[Task requirements]
Return the data below exactly, but only from the line containing "2. **Open the HTML File**" through the line containing "- Built for", with both of those lines included.
Material to process: Begin
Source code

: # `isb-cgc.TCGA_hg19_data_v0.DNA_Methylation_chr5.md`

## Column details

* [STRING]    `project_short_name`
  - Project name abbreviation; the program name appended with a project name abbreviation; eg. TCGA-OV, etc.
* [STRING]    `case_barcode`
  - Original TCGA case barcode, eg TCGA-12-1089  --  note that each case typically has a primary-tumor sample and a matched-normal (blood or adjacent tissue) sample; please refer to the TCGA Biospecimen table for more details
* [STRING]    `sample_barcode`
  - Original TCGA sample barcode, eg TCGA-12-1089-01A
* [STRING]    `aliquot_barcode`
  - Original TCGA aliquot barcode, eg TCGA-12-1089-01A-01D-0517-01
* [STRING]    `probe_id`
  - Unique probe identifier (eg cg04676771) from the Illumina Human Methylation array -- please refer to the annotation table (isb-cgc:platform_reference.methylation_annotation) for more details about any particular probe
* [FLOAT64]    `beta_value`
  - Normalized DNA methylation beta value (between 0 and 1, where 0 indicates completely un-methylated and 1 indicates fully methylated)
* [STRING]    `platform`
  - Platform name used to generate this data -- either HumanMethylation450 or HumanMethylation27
Material to process: End
Material to process: Begin
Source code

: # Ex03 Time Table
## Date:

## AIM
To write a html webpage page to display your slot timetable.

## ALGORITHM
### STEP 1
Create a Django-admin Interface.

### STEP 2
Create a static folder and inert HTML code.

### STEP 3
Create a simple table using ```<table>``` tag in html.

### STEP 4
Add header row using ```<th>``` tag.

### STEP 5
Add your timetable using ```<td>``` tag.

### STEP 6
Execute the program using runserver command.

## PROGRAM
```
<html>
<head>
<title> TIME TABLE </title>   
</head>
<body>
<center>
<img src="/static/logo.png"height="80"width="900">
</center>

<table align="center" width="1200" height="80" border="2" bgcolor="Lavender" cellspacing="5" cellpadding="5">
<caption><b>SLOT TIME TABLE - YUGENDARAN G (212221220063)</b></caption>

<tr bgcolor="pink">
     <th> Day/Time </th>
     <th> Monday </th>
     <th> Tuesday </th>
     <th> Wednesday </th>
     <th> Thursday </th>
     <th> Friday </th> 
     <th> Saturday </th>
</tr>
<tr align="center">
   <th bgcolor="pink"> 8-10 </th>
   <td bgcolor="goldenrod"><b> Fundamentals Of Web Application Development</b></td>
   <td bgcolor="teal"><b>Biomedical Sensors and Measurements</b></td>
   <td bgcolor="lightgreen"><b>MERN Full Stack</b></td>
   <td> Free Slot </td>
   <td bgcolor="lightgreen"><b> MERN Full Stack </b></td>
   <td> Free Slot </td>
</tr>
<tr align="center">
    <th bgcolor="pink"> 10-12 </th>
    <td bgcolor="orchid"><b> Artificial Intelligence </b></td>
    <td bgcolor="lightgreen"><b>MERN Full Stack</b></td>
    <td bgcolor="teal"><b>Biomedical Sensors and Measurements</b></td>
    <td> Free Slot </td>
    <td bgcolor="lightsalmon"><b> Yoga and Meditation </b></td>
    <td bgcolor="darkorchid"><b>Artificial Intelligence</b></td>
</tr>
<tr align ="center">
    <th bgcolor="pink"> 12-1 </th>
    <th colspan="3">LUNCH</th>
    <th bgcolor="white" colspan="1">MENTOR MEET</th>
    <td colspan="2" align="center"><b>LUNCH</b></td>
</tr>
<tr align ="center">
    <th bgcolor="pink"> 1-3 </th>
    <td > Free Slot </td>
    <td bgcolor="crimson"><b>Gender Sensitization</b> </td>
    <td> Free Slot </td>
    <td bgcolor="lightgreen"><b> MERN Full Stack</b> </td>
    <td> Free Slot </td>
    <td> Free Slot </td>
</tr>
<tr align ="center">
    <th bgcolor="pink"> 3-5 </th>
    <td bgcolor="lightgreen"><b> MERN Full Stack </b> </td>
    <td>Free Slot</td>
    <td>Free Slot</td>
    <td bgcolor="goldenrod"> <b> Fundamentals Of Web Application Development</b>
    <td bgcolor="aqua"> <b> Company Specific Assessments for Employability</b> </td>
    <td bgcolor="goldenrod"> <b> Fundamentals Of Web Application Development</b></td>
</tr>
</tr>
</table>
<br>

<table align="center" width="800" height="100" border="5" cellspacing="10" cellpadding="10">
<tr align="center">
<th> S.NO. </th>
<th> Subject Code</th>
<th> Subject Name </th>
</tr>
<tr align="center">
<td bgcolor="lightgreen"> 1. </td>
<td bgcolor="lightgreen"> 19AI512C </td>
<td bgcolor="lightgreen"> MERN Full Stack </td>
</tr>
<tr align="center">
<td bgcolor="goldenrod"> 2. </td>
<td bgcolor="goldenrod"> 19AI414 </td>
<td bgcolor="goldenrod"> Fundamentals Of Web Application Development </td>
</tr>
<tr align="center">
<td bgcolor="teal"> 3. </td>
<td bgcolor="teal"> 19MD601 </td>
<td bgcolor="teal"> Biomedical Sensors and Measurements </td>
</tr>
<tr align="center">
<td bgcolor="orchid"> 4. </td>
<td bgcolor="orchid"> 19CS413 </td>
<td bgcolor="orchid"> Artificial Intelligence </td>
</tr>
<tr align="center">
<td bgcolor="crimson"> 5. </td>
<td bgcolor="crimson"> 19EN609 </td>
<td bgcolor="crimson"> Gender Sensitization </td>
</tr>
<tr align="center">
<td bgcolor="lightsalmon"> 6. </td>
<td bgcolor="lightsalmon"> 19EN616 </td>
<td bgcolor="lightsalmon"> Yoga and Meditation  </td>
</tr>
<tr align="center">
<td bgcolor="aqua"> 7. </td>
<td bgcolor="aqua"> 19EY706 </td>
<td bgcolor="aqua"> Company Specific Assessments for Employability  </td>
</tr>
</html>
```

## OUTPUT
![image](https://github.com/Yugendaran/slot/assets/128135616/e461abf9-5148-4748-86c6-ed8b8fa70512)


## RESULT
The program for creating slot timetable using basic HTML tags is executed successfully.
Material to process: End
Material to process: Begin
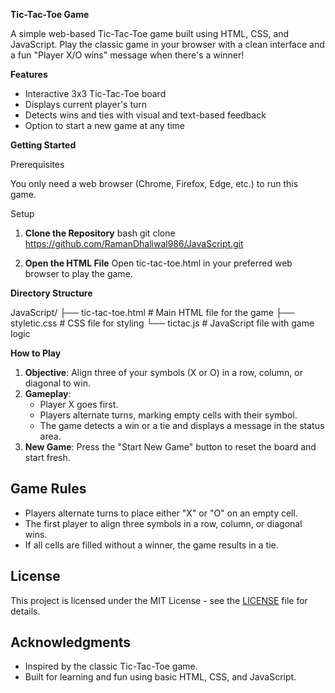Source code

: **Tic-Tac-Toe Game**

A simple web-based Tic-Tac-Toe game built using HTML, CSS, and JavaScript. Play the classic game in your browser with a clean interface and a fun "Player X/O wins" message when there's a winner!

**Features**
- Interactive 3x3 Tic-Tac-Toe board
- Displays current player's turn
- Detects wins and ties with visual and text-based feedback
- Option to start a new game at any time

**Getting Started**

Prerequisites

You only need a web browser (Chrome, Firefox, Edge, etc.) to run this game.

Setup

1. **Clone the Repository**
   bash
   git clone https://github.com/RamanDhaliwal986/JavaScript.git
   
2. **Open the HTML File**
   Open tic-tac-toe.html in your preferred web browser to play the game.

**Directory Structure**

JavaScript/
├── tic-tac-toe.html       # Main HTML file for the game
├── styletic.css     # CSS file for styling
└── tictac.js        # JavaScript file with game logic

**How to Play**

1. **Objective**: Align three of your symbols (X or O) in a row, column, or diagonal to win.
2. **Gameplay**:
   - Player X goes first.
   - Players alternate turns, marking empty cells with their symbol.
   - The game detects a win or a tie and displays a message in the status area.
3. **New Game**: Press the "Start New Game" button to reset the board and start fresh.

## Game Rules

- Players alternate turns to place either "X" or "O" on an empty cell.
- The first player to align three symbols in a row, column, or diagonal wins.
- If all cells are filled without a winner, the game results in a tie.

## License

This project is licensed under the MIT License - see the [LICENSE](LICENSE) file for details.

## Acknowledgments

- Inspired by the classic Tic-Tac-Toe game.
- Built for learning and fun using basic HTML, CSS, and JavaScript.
Material to process: End
[Response for this exercise]
2. **Open the HTML File**
   Open tic-tac-toe.html in your preferred web browser to play the game.

**Directory Structure**

JavaScript/
├── tic-tac-toe.html       # Main HTML file for the game
├── styletic.css     # CSS file for styling
└── tictac.js        # JavaScript file with game logic

**How to Play**

1. **Objective**: Align three of your symbols (X or O) in a row, column, or diagonal to win.
2. **Gameplay**:
   - Player X goes first.
   - Players alternate turns, marking empty cells with their symbol.
   - The game detects a win or a tie and displays a message in the status area.
3. **New Game**: Press the "Start New Game" button to reset the board and start fresh.

## Game Rules

- Players alternate turns to place either "X" or "O" on an empty cell.
- The first player to align three symbols in a row, column, or diagonal wins.
- If all cells are filled without a winner, the game results in a tie.

## License

This project is licensed under the MIT License - see the [LICENSE](LICENSE) file for details.

## Acknowledgments

- Inspired by the classic Tic-Tac-Toe game.
- Built for learning and fun using basic HTML, CSS, and JavaScript.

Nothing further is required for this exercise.